▸ **Recorded data**:

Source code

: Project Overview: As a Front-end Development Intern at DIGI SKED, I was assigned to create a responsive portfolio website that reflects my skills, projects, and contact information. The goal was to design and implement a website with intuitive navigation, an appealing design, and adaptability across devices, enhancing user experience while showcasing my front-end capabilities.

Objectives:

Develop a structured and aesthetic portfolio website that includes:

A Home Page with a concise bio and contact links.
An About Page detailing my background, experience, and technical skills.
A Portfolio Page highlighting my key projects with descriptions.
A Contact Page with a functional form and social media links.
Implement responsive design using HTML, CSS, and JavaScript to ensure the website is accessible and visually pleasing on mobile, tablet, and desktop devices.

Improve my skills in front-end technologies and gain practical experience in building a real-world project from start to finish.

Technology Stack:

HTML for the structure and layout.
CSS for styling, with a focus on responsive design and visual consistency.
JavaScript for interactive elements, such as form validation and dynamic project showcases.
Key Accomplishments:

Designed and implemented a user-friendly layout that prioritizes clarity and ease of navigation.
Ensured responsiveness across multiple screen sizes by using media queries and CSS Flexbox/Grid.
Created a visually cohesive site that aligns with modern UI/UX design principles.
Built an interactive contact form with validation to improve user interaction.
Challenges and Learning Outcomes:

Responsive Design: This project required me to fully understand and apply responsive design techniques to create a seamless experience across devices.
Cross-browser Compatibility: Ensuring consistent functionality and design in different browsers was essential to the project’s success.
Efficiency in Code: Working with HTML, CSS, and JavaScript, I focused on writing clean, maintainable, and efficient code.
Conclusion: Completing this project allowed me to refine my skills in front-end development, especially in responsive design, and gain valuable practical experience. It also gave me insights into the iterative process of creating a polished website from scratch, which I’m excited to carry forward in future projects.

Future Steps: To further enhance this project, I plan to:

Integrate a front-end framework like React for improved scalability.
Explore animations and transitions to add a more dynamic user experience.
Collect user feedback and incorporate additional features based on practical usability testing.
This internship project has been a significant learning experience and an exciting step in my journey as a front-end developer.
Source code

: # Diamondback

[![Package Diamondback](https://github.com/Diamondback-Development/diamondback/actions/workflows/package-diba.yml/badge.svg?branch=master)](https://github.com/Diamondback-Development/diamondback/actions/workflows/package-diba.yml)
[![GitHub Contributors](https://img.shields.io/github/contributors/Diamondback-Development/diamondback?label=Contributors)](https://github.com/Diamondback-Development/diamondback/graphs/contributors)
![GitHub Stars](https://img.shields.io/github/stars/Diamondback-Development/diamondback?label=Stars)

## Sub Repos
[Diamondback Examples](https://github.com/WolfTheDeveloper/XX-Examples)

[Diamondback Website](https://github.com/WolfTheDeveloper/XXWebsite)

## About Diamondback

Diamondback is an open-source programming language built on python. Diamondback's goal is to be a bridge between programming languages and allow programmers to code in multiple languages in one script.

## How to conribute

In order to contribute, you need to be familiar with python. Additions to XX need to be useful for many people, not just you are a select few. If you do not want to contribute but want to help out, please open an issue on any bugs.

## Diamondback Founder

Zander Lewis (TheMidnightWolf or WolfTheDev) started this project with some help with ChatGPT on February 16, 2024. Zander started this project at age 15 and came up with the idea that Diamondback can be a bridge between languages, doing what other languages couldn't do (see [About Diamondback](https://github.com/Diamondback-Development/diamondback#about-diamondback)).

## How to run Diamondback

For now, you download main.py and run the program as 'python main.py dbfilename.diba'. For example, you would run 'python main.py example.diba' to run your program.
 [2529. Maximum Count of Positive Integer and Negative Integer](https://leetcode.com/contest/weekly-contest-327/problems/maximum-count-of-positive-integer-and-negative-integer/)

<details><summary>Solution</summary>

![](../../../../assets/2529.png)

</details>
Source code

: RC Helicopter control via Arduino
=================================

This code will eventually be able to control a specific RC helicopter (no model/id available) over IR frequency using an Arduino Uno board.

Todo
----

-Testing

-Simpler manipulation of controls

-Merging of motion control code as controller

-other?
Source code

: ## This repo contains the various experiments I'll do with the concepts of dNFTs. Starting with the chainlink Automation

▸ **Directive**:
Copy every line above word for word, in the same order.

▸ **Answer for the task**:
Source code

: Project Overview: As a Front-end Development Intern at DIGI SKED, I was assigned to create a responsive portfolio website that reflects my skills, projects, and contact information. The goal was to design and implement a website with intuitive navigation, an appealing design, and adaptability across devices, enhancing user experience while showcasing my front-end capabilities.

Objectives:

Develop a structured and aesthetic portfolio website that includes:

A Home Page with a concise bio and contact links.
An About Page detailing my background, experience, and technical skills.
A Portfolio Page highlighting my key projects with descriptions.
A Contact Page with a functional form and social media links.
Implement responsive design using HTML, CSS, and JavaScript to ensure the website is accessible and visually pleasing on mobile, tablet, and desktop devices.

Improve my skills in front-end technologies and gain practical experience in building a real-world project from start to finish.

Technology Stack:

HTML for the structure and layout.
CSS for styling, with a focus on responsive design and visual consistency.
JavaScript for interactive elements, such as form validation and dynamic project showcases.
Key Accomplishments:

Designed and implemented a user-friendly layout that prioritizes clarity and ease of navigation.
Ensured responsiveness across multiple screen sizes by using media queries and CSS Flexbox/Grid.
Created a visually cohesive site that aligns with modern UI/UX design principles.
Built an interactive contact form with validation to improve user interaction.
Challenges and Learning Outcomes:

Responsive Design: This project required me to fully understand and apply responsive design techniques to create a seamless experience across devices.
Cross-browser Compatibility: Ensuring consistent functionality and design in different browsers was essential to the project’s success.
Efficiency in Code: Working with HTML, CSS, and JavaScript, I focused on writing clean, maintainable, and efficient code.
Conclusion: Completing this project allowed me to refine my skills in front-end development, especially in responsive design, and gain valuable practical experience. It also gave me insights into the iterative process of creating a polished website from scratch, which I’m excited to carry forward in future projects.

Future Steps: To further enhance this project, I plan to:

Integrate a front-end framework like React for improved scalability.
Explore animations and transitions to add a more dynamic user experience.
Collect user feedback and incorporate additional features based on practical usability testing.
This internship project has been a significant learning experience and an exciting step in my journey as a front-end developer.
Source code

: # Diamondback

[![Package Diamondback](https://github.com/Diamondback-Development/diamondback/actions/workflows/package-diba.yml/badge.svg?branch=master)](https://github.com/Diamondback-Development/diamondback/actions/workflows/package-diba.yml)
[![GitHub Contributors](https://img.shields.io/github/contributors/Diamondback-Development/diamondback?label=Contributors)](https://github.com/Diamondback-Development/diamondback/graphs/contributors)
![GitHub Stars](https://img.shields.io/github/stars/Diamondback-Development/diamondback?label=Stars)

## Sub Repos
[Diamondback Examples](https://github.com/WolfTheDeveloper/XX-Examples)

[Diamondback Website](https://github.com/WolfTheDeveloper/XXWebsite)

## About Diamondback

Diamondback is an open-source programming language built on python. Diamondback's goal is to be a bridge between programming languages and allow programmers to code in multiple languages in one script.

## How to conribute

In order to contribute, you need to be familiar with python. Additions to XX need to be useful for many people, not just you are a select few. If you do not want to contribute but want to help out, please open an issue on any bugs.

## Diamondback Founder

Zander Lewis (TheMidnightWolf or WolfTheDev) started this project with some help with ChatGPT on February 16, 2024. Zander started this project at age 15 and came up with the idea that Diamondback can be a bridge between languages, doing what other languages couldn't do (see [About Diamondback](https://github.com/Diamondback-Development/diamondback#about-diamondback)).

## How to run Diamondback

For now, you download main.py and run the program as 'python main.py dbfilename.diba'. For example, you would run 'python main.py example.diba' to run your program.
 [2529. Maximum Count of Positive Integer and Negative Integer](https://leetcode.com/contest/weekly-contest-327/problems/maximum-count-of-positive-integer-and-negative-integer/)

<details><summary>Solution</summary>

![](../../../../assets/2529.png)

</details>
Source code

: RC Helicopter control via Arduino
=================================

This code will eventually be able to control a specific RC helicopter (no model/id available) over IR frequency using an Arduino Uno board.

Todo
----

-Testing

-Simpler manipulation of controls

-Merging of motion control code as controller

-other?
Source code

: ## This repo contains the various experiments I'll do with the concepts of dNFTs. Starting with the chainlink Automation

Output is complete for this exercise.